# Soft-Start: take it or leave it?



## raymondinn (Feb 7, 2018)

Hey everyone! I'm new to the forum from South Dakota. 

I'm curious, what are everyone's thoughts on the soft-start function? I have an older ryobi miter saw that works great, however, it bucks like a bronc when I squeeze the trigger. It annoys the crap out of me but I cannot justify a new saw for my usage at the moment. Does anyone else have this issue like I do? If there were an aftermarket soft-start option for a decent price, would you buy one? I'm looking for feedback to see if there would be enough demand for that kind of product. 

Sorry for the long post.

Will


----------



## difalkner (Nov 27, 2011)

Welcome to the forum, Will! My Bosch routers have soft start but my older DeWalt miter saw does not. I wish it did but as long as it's running I won't replace it for just that, though. It's a pretty nice feature.

David


----------



## raymondinn (Feb 7, 2018)

Thanks for the feedback, David!


----------



## hawkeye10 (Feb 18, 2015)

Will, if you start the saw up before bringing the blade down it want buck near as bad.


----------



## raymondinn (Feb 7, 2018)

Yes that does help, but it is still loud and jumps enough that I need to re-align the cut line. I don't bother lining up the cut line until after the blade is spinning.


----------



## FrankC (Aug 24, 2012)

So, are you doing research for a product you have in mind?


----------



## Sawdustmaker99 (Feb 1, 2018)

How is your saw mounted? My old porter cable miter saw didn’t have soft start and I never had to reposition a piece to be cut. My newer Bosch router is soft start. I don’t really care since it’s table mounted, but it would be nice if you’re using it free hand. My DeWalt router that I use free hand whips pretty good on startup.


----------



## raymondinn (Feb 7, 2018)

FrankC said:


> So, are you doing research for a product you have in mind?
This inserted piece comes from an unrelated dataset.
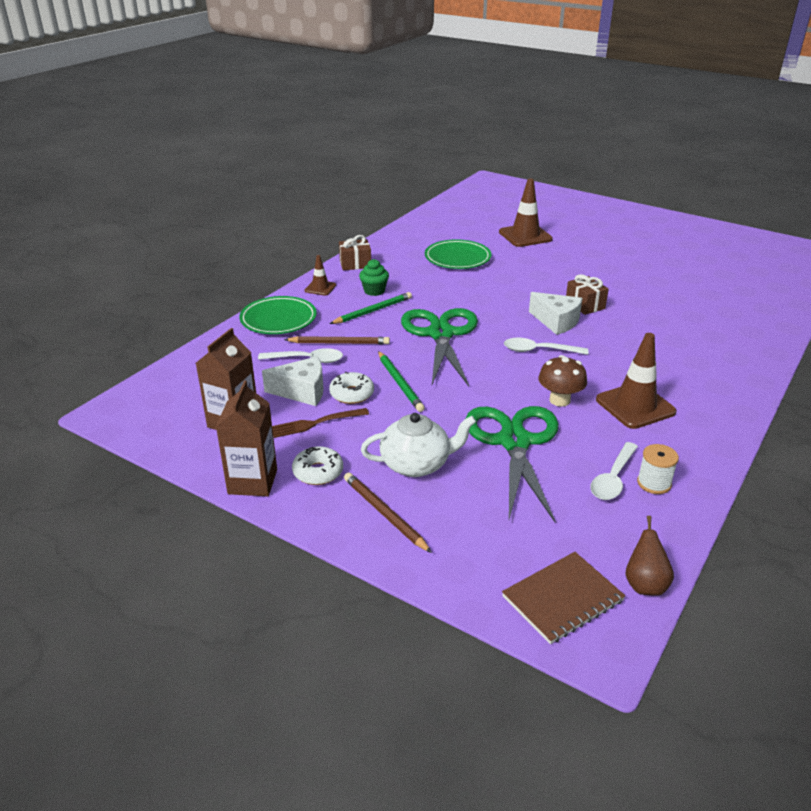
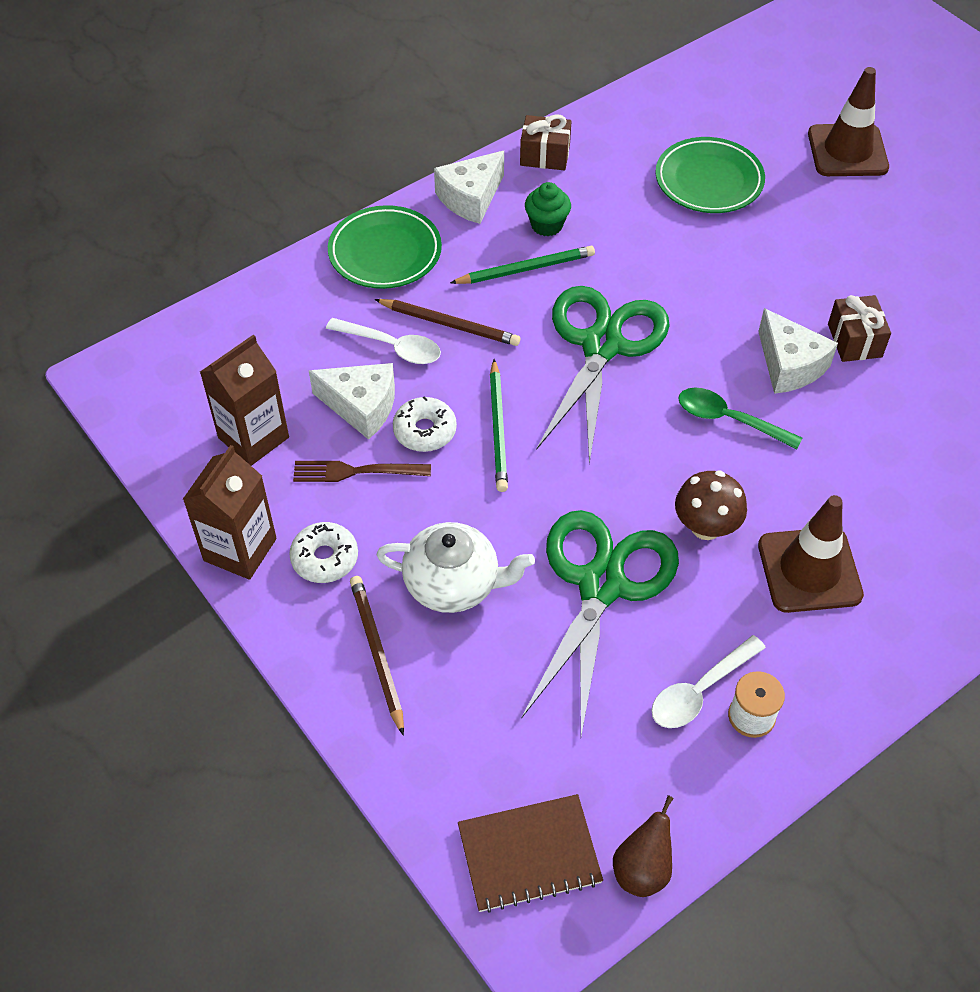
camera: 20 degrees right, 20 degrees up
brown traffic cone [305,255,336,296] -> white cheese [434,151,504,224]
white spoon [504,338,588,355] -> green spoon [678,388,802,449]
Yes I have a product idea in mind for an aftermarket soft starter. I am trying to determine how many other peoples would appreciate it as much as I do.


----------



## difalkner (Nov 27, 2011)

raymondinn said:


> Yes I have a product idea in mind for an aftermarket soft starter. I am trying to determine how many other peoples would appreciate it as much as I do.


Even though my old DeWalt miter saw doesn't have soft start I have never had my work piece move when I start the saw. So while it's a good idea it isn't on my top 5 list for tools like this. On a handheld router, yes, but not much else.

David


----------



## subroc (Jan 3, 2015)

I expect it is as good an idea as any. I doubt I would ever buy an item like that. Buying a budget saw saves money. Soft start, lights, laser lines, more power, larger blade, etc. are additional features that cost money. I expect if someone was willing to spend the extra money on these items after the fact they would be better served just buying them included in a more premium product initially. That said, I did add a Oshlun laser light to my miter saw after the fact. So, some upgrades have a place. Good luck. 

What price point are you looking at?


----------



## Tool Agnostic (Aug 13, 2017)

Nice idea, but I doubt anyone would buy it. As @subroc says, if I want a budget saw without soft start, I probably don't want to spend the money for an aftermarket soft start gadget, unless it is VERY cheap. If I were very frustrated with a non-soft-start saw, then I would sell it and buy a saw with soft start. 

My spouse's miter saw does not have soft start. It never seemed to bother either of us. We start the blade up high and wait until it is spinning at full speed, then bring it down on the work. I have never seen the work move at startup due to the sudden torque from the motor. Yeah, the wood can move if I use my left hand to "clamp" it to the fence, which is a no-no, but we all do it from time to time. The movement never comes from the motor startup, but just bad "holding."


----------



## GuitarPhotographer (Jun 26, 2015)

My miter saw does not have soft start, but it's solidly mounted to the saw bench and never moves even a fraction of an inch. Knowing what I know about electronics, I doubt you can manufacture a soft-start circuit with enough current capacity to handle a ~3/4 hp saw motor at an affordable price point that people will be willing to buy.

Your price point might be ~$30, and your cost of mfg. has to be <1/3 of that. That leaves you $10 for parts, labor, assembly, and packaging...

My $0.02 worth


----------



## AltcarBob (Jan 20, 2018)

You can buy a Soft Starter for your power supply
https://en.wikipedia.org/wiki/Motor_soft_starter


----------



## johnep (Apr 12, 2007)

Speed controls for drills became available as separate item in the 50s. May still be available, try a google.
johnep


----------



## tewitt1949 (Nov 26, 2013)

*speed controlers*

Check here for speed controllers

https://www.amazon.com/s/ref=nb_sb_ss_i_1_20?url=search-alias%3Daps&field-keywords=ac+speed+controller+120v&sprefix=ac+speed+controller+%2Caps%2C326&crid=1YZUZM244UXSB&rh=i%3Aaps%2Ck%3Aac+speed+controller+120v


----------